Arrivés au seuil de la porte, ils virent avec surprise une table dressée dans la salle. Le couvert était très simple; c'était la vaisselle d'Anfry qui couvrait la table; une nappe grossière, des assiettes en faïence, des verres communs, des pots au lieu de carafes, des couverts en fer étamé, des salières en faïence bleue, des chaises de paille, quelques bouteilles de vieux vin faisaient tache dans cette demi-pauvreté. Il y avait sept couverts, et les domestiques couvraient la table des plats qu'ils apportaient du château.

BLAISE

Qu'est-ce donc que cela? Pourquoi y a-t-il sept couverts, et pourquoi sont-ce les domestiques de M. le comte qui apportent tous ces plats?

LE COMTE, souriant

Parce que nous nous sommes invités à dîner chez tes parents, mon cher enfant; nous avons pensé, ta mère et moi, qu'un jour de première communion on doit avoir la force de supporter des contrariétés, et nous vous imposons celle de dîner avec nous, chez toi, Blaise.

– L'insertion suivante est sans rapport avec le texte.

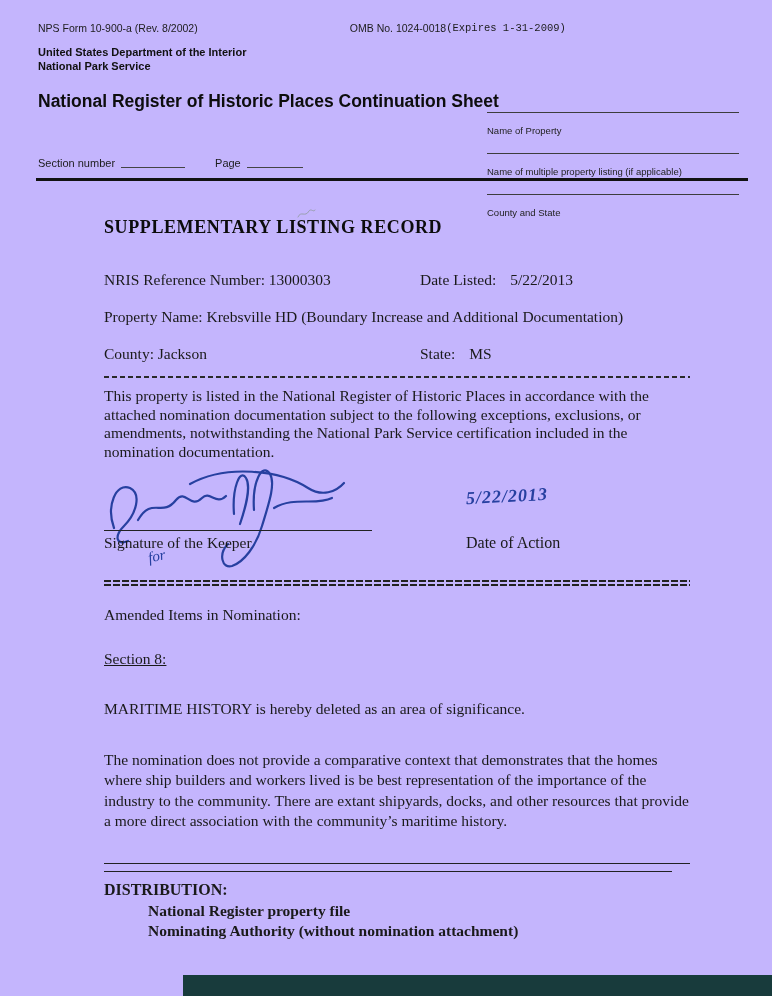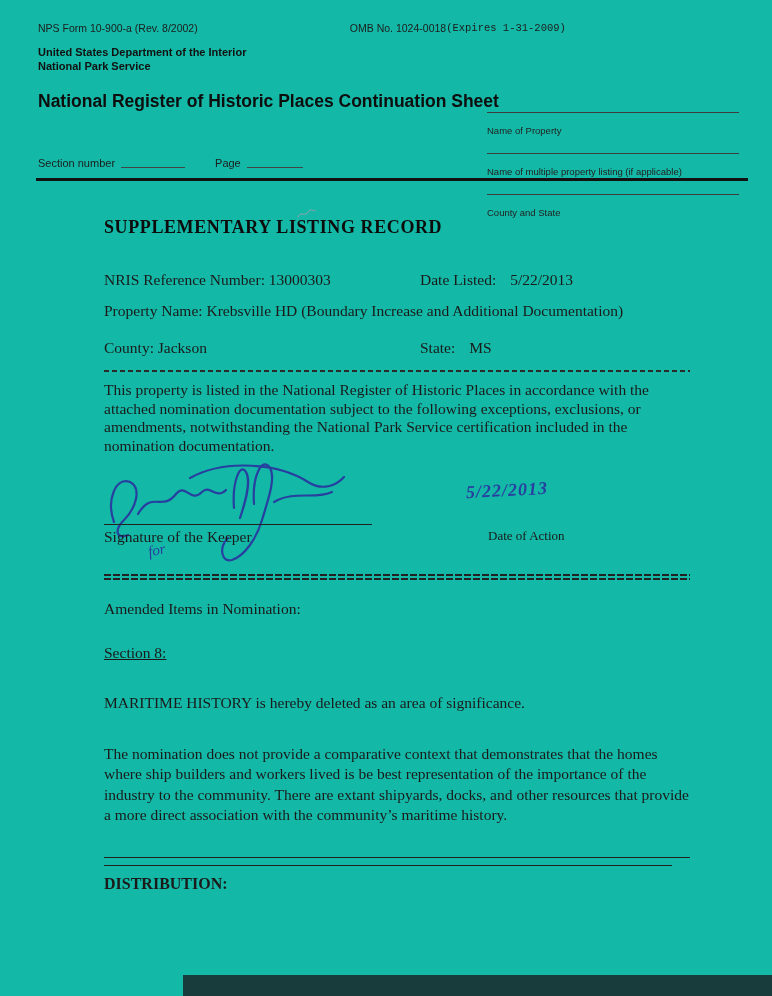"NPS Form 10-900-a (Rev. 8/2002)" .page { background: #14b8a6 -> #c4b5fd }
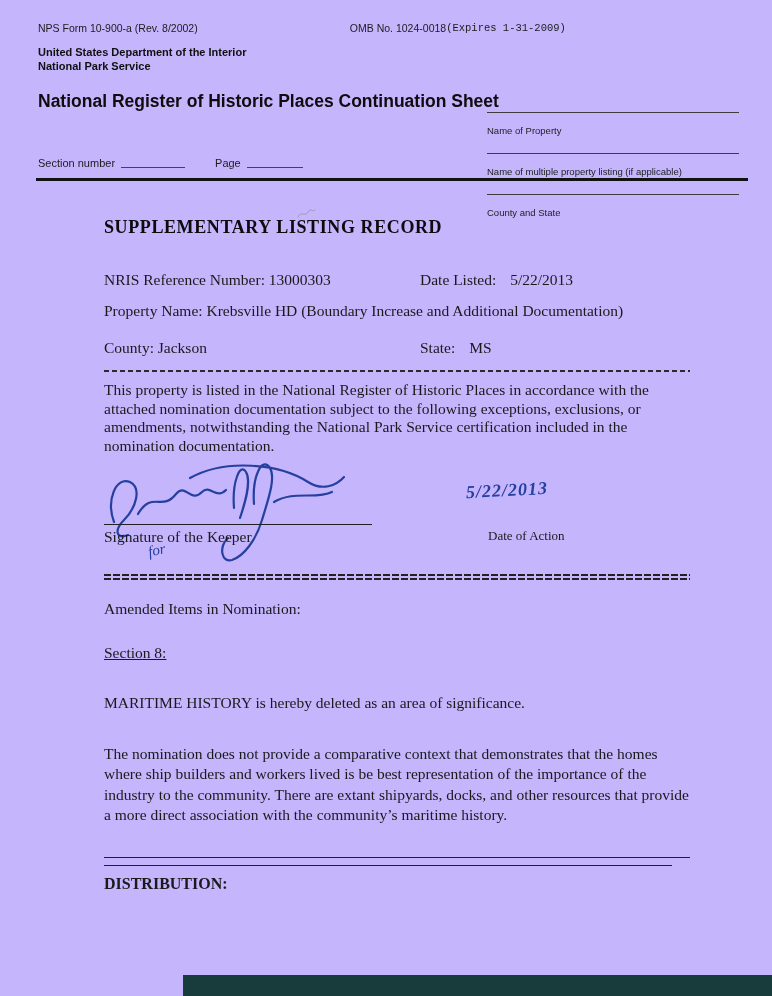"Property Name: Krebsville HD (Boundary" .prop-line { margin-top: 13px -> 19px }
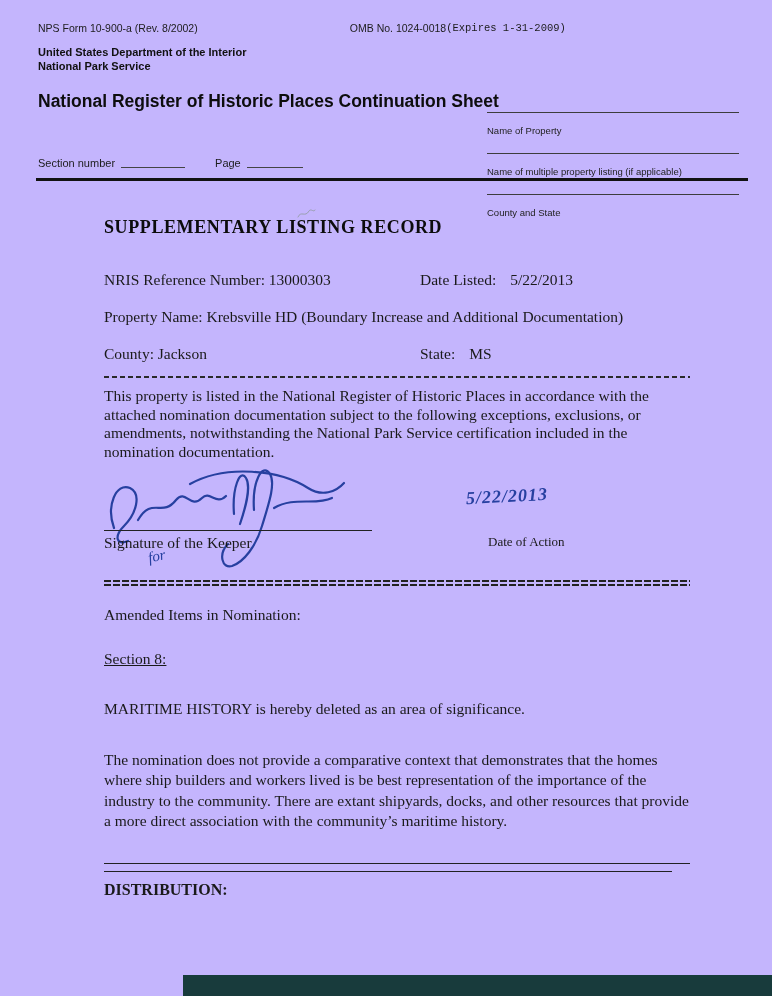"Date of Action" .date-label { font-size: 13px -> 16px; left: 384px -> 362px }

—Quel bonheur! quel bonheur! s'écrièrent les trois enfants en perdant toute leur gravité et en sautant autour de la table.

—Oh! monsieur le comte, dit Blaise, pour le coup je m'oublie, et je vous embrasse de toutes mes forces.»

Et, se jetant au cou du comte, Blaise l'embrassa plusieurs fois. Le comte était heureux du succès de son invention.